Do you see why Republicans never actually come up with a health care plan? They could allow insurers to charge people based on how sick they actually are, but this would produce a broken insurance market that makes everyone mad — that is, this approach would violate prong (3). Replacing cross-subsidies with explicit subsidies, financed by taxes, violates prong (2) — it is something Republicans do not want to spend money on. A third option — the one Mitt Romney chose when he was governor of Massachusetts — is they could require healthy people to buy insurance whether they like it or not. The stick of a penalty for not carrying insurance can replace much of the carrot of subsidies for buying insurance, and reduce the fiscal cost of producing a reasonably universal health insurance system. But of course, this violates prong (1).

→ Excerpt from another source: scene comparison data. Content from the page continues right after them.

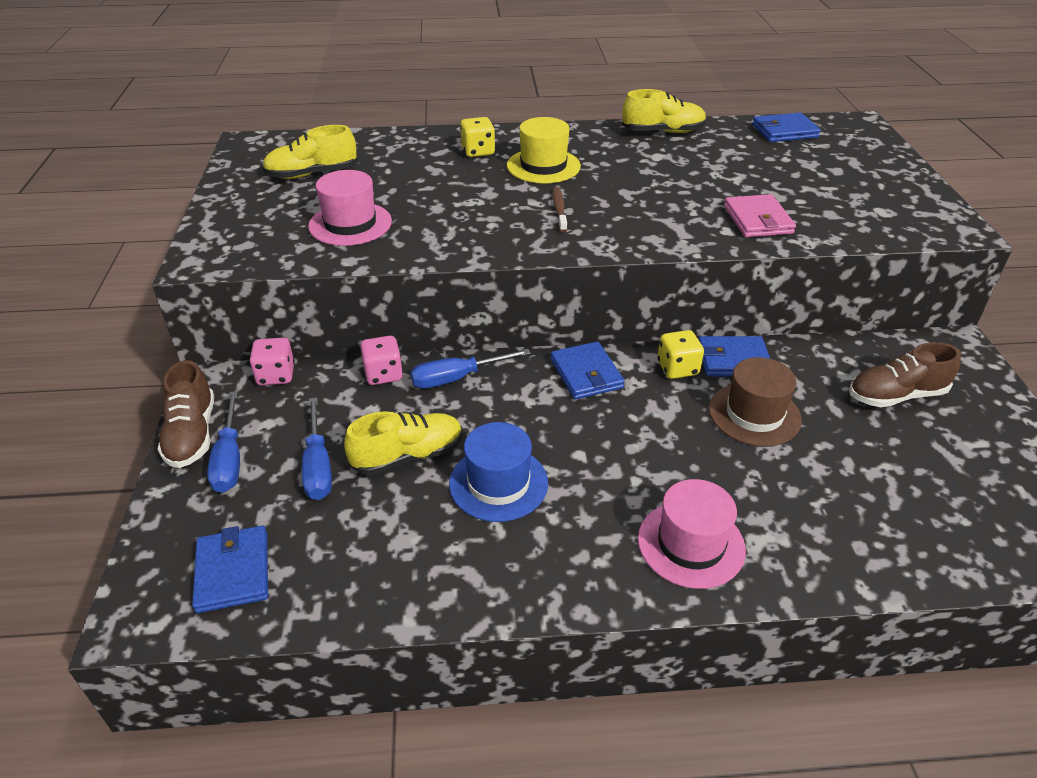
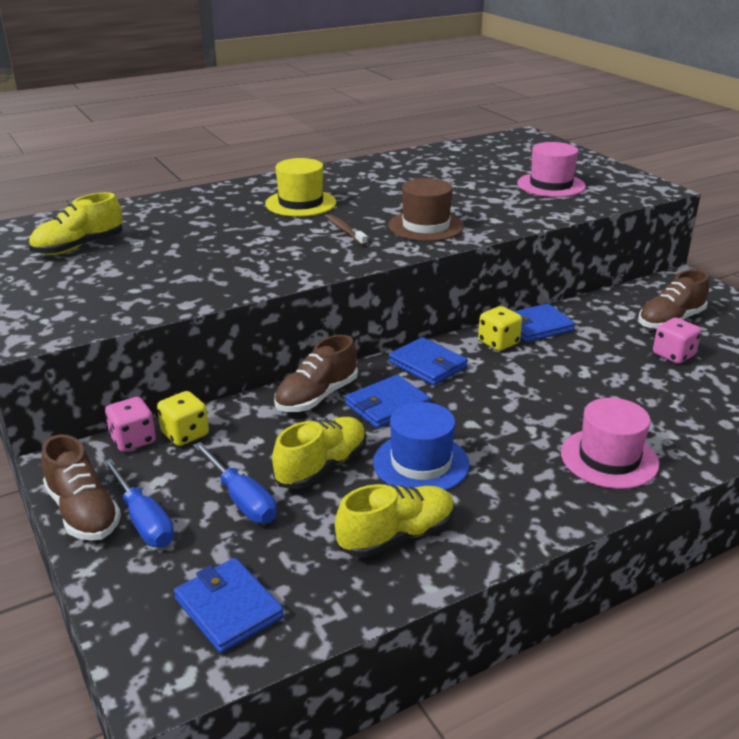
camera: 25 degrees left, 10 degrees down
(350, 224) = (159, 277): pink hat -> pink hat (551, 185)
(383, 374) = (243, 411): pink dice -> pink dice (673, 355)
(457, 378) = (316, 397): blue screwdriver -> brown shoe
(478, 151) = (230, 203): yellow dice -> yellow dice (185, 434)
(663, 132) = (380, 163): yellow shoe -> yellow shoe (397, 536)
(754, 414) = (582, 359): brown hat -> brown hat (425, 226)
(758, 220) = (512, 208): pink wallet -> none
(784, 131) = (476, 148): blue wallet -> blue wallet (387, 405)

No option is available that meets all of the core Republican objectives, which is why they mumble and dissemble instead of actually producing a policy agenda around health insurance.
What I’ve described above is complicated, but it’s not that complicated. Republicans have had decades to learn that, like the Democrats, they want to regulate insurance in a way that won’t allow a free market to work, while unlike the Democrats, they are unwilling to commit to a corresponding set of mandates and subsidies to make that regulation work. This is why they couldn’t repeal Obamacare, and it’s why they don’t have an alternative to offer today — the suite of outcomes they think they are in favor of remains impossible to produce.
Very seriously,
Josh
My characterization of property insurance here is stylized, and in fact, property insurance markets are sometimes regulated in such a way that creates either direct fiscal subsidy or cross-subsidy of people with known risks — particularly of flood, hurricane damage and wildfire — that policymakers have decided those people should not have to bear in full. Those regulations cause problems and my general preference is to get rid of them. But broadly speaking, property insurance pricing is much more tied to the specific risk facing the insured than health insurance pricing is.


> but you can’t tell people not to get cancer if they can’t afford to insure against the risk of continuing to have cancer.
Trump, probably: "I like the insured people who 𝘥𝘰𝘯'𝘵 get cancer"
Back when insurers COULD discriminate against pre-existing conditions, I had a thought. If we buy a car and find out it's actually terrible, we can buy a different car. But if we buy health insurance and find out actually terrible (by getting sick, needing it, and finding it wanting), other insurers would be unwilling to take us on. That would be like buying a Chevy, later deciding you wanted a Honda, but the Honda dealer won't sell you a car because you're a high-risk buyer.